EXERCISE:
Could you give the number of lines in the entries below that contain the word "RaspberryPi"? Only the number is wanted.

DATASET RECORDS:
--*--

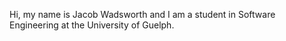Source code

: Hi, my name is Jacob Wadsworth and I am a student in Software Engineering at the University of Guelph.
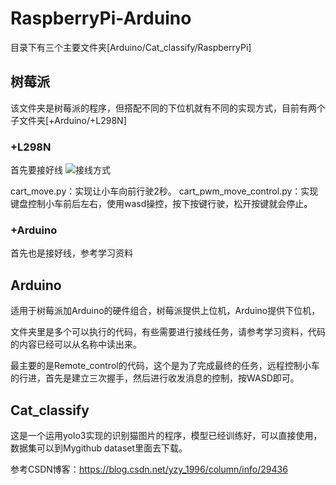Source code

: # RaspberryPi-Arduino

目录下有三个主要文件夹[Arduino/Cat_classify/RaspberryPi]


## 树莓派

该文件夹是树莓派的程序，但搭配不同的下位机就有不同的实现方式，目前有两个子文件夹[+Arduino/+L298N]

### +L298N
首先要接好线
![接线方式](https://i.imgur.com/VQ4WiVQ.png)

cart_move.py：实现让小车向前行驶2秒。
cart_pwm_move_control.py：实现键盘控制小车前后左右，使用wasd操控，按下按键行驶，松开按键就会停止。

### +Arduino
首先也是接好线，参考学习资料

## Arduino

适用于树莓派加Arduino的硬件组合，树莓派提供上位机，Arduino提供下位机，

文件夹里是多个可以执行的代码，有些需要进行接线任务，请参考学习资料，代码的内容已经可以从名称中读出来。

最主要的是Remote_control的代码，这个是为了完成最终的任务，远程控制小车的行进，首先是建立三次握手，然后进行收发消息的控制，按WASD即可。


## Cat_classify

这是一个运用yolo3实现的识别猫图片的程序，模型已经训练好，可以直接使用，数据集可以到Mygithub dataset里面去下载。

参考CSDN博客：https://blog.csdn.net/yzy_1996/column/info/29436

--*--

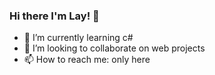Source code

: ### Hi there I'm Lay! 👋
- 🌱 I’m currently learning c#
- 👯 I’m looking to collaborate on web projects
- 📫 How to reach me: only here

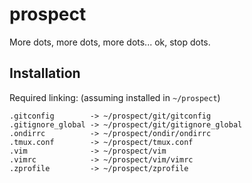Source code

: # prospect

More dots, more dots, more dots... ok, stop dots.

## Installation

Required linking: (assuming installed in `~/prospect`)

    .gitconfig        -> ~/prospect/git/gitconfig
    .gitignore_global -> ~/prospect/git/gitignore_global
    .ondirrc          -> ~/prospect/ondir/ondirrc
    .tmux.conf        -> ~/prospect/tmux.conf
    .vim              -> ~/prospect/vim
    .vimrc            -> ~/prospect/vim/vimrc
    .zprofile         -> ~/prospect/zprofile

--*--

THE COMPLETED TASK:
2